> _EXERCISE DIRECTIONS_
Filter the entries for lines with the word "Lichtline".

*** Opening of AVAILABLE RECORDS ***

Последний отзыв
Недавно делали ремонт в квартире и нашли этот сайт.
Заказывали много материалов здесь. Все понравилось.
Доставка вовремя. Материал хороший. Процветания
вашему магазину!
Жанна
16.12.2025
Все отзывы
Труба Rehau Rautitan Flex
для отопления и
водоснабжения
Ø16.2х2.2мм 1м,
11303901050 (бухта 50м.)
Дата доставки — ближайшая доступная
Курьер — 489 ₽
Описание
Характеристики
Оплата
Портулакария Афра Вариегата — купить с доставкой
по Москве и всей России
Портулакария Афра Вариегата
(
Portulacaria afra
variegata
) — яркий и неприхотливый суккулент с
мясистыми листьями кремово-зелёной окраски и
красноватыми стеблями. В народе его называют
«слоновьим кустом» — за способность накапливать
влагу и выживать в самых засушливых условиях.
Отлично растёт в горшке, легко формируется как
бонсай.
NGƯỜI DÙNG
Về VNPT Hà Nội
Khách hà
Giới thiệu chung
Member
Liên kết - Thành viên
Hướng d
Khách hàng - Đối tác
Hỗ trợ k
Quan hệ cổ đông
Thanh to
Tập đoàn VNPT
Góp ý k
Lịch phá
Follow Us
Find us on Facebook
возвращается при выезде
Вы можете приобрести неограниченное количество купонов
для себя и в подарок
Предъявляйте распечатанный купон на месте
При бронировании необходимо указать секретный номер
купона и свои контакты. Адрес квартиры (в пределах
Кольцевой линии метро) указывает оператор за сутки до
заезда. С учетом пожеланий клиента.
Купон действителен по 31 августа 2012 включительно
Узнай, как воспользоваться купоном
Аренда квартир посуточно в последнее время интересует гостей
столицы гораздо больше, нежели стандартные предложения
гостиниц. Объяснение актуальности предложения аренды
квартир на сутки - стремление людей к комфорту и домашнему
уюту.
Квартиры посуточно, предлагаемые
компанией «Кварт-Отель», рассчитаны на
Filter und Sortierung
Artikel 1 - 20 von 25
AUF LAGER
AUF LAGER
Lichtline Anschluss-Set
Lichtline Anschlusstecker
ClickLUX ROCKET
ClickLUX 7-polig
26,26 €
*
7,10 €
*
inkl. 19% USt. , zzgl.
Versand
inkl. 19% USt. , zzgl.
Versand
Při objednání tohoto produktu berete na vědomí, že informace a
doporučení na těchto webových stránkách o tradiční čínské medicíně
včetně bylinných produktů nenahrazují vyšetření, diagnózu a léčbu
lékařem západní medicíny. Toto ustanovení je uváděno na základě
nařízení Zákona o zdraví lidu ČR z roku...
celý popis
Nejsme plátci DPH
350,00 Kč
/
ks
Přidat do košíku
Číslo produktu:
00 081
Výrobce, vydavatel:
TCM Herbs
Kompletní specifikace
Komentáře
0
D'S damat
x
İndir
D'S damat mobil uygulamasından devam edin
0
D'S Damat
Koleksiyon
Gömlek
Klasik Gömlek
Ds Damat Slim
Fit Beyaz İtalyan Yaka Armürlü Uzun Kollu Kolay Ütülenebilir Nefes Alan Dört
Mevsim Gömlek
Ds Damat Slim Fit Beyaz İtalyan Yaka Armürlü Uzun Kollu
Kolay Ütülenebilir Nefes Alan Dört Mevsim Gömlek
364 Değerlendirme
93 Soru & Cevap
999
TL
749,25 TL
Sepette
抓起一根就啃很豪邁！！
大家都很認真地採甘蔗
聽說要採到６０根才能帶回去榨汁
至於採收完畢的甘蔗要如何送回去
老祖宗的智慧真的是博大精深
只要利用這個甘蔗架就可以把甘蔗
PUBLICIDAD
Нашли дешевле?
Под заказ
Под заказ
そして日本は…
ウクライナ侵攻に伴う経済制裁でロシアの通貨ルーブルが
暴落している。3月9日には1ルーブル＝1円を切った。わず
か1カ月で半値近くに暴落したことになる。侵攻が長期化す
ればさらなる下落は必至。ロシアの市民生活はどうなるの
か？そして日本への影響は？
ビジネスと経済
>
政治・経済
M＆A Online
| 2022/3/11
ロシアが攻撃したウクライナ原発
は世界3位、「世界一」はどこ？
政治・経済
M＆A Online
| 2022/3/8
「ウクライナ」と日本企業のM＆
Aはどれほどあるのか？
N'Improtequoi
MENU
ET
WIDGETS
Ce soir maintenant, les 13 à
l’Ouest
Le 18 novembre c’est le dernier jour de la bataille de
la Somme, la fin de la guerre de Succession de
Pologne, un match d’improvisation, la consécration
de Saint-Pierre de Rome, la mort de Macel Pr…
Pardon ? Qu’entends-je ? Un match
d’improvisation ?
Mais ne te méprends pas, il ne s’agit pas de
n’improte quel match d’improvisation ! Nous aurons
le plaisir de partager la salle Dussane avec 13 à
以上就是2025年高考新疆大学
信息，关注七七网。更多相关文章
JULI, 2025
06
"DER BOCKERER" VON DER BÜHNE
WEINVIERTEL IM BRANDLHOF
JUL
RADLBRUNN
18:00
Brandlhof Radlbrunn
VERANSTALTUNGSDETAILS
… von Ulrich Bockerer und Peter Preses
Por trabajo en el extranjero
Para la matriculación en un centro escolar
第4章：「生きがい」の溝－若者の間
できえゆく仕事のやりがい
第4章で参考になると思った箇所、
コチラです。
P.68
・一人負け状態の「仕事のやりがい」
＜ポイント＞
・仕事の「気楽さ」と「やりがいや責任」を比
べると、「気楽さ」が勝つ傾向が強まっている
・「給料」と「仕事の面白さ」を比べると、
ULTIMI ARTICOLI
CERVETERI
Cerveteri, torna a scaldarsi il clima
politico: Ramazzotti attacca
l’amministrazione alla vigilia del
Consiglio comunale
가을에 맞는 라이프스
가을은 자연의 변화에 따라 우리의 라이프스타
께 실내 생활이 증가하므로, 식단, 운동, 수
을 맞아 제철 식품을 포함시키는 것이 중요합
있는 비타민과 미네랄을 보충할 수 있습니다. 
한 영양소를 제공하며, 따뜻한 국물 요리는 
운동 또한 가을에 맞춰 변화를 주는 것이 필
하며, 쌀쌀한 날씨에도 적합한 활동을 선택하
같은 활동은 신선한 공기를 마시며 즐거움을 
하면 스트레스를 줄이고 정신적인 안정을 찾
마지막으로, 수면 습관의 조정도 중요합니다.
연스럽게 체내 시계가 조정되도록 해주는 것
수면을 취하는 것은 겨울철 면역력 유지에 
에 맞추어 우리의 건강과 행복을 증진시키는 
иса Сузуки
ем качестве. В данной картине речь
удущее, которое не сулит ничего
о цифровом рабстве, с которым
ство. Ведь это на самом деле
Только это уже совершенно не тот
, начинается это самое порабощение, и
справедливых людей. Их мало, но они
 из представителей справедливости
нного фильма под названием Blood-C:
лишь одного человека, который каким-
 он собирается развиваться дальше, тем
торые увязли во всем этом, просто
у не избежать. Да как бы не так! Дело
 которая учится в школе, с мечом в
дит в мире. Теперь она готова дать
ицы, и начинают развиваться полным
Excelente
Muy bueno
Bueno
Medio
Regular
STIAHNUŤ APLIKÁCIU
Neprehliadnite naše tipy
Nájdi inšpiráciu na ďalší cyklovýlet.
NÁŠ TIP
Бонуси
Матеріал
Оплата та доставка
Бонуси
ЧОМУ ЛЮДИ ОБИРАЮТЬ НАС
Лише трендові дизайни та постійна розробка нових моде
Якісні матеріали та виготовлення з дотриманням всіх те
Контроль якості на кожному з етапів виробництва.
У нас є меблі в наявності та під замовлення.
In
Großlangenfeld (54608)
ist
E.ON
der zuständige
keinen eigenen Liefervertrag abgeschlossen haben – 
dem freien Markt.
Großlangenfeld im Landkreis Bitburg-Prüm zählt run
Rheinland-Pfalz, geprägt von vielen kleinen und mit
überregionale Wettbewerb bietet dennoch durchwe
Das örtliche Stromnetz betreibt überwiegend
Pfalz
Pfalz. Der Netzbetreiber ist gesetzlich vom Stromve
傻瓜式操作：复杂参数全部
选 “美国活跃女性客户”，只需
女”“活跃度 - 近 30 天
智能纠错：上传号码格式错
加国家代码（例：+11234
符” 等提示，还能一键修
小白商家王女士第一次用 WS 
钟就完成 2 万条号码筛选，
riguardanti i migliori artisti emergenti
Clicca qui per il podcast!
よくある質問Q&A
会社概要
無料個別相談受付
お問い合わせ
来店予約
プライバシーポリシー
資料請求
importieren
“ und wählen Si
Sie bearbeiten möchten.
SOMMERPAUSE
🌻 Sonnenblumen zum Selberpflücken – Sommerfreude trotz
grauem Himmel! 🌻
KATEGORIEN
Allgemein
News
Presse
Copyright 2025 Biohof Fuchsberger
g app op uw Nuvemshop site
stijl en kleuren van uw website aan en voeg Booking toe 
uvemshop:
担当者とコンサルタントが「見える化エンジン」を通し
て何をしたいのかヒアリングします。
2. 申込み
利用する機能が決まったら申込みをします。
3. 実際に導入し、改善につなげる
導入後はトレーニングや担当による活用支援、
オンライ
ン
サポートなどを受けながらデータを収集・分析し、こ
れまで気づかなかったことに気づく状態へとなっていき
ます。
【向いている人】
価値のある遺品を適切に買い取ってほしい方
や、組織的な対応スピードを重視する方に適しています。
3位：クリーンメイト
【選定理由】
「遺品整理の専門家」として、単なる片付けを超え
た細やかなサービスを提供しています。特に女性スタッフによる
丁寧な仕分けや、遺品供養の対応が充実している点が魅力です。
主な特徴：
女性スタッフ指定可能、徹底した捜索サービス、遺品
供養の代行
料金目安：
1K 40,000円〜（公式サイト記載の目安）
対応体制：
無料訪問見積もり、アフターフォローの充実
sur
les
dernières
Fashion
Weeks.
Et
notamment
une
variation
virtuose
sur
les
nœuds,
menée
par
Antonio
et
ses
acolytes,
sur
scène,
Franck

*** Close of AVAILABLE RECORDS ***

> _SOLUTION_
Lichtline Anschluss-Set
Lichtline Anschlusstecker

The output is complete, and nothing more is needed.